Es hat minus zwei Grad, die Kieswege sind vereist, ein paar Schneeflocken fallen. Kahle Äste der Eschen und Buchen ranken in den Himmel. Scheungraber hat sich das Wissen über den Alten Südfriedhof aus Büchern vom Flohmarkt gesogen, manchmal telefoniert er mit den Nachkommen Verstorbener, wenn ihn eine Biografie besonders interessiert.
In einem bescheidenen Grab, das Ähnlichkeit mit einem kleinen Turm hat, liegt Georg von Hauberrisser. Er hat die Münchner Paulskirche und das Neue Rathaus am Marienplatz erbaut. Auf dem Südfriedhof wurden aber nicht nur Persönlichkeiten begraben. 80 Jahre lang war die Ruhestätte der einzige Friedhof für die Münchner - vom Trambahnfahrer bis zum Apotheker.
Ganz in der Nähe ist das Grab von Philipp Franz von Siebold. Der bayerische Arzt und Ethnologe lebte im 19. Jahrhundert lange in Japan und wurde dort hoch verehrt, denn er hatte einem japanischen Fürsten das Augenlicht gerettet. Als Dank durfte Siebold als einzige "Langnase" überhaupt in Japan als Arzt arbeiten.
Ort zum Plaudern
So manches Grab auf dem Alten Südfriedhof ist mit schwarzem Granit oder weißem Marmor geschmückt. Zum Beispiel das von Friedrich Gärtner, der den neueren Südteil des Friedhofs erbaut hat. "1000 bis 1500 Gulden haben solche Gräber gekostet. Dafür hätte man sich damals auch ein Haus hinstellen können", sagt Scheungraber.
Wie wichtig der Friedhof für manche Münchner noch heute ist, zeigt ein Beispiel: Im Frühjahr 2004 kam eine ältere Frau auf Scheungraber zu.

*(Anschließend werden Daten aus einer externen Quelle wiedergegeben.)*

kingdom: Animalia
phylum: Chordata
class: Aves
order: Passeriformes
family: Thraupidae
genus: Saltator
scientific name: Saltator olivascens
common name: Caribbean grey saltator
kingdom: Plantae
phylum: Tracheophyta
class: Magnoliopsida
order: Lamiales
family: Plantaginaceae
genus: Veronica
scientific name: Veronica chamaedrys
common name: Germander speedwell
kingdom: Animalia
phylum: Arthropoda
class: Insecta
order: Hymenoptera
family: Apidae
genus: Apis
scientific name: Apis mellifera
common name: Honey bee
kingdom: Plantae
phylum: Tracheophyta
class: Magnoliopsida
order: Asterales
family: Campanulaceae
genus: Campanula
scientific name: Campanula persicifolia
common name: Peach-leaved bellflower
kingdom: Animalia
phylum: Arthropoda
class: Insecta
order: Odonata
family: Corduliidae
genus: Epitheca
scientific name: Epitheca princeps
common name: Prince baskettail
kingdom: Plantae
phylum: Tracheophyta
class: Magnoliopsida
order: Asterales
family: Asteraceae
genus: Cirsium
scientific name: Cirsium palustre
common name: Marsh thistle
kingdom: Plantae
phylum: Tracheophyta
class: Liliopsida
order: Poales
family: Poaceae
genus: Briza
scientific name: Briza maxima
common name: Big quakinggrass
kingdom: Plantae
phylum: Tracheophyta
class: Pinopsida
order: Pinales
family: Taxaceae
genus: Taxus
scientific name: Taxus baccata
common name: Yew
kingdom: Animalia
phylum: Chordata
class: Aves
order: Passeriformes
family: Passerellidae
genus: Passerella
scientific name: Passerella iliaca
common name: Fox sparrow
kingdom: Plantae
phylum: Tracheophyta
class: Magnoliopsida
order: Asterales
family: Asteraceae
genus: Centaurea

Die Begräbnisstätte sollte gerade für eineinhalb Jahre geschlossen werden, da einige Denkmäler nicht mehr standfest waren. "Wo sollen wir uns denn jetzt zum Ratschen treffen?", soll sie ihn empört gefragt haben. Die Geschichte des Alten Südfriedhofs ist mit dem letzten Begräbnis im vergangenen Jahrhundert nicht zu Ende geschrieben.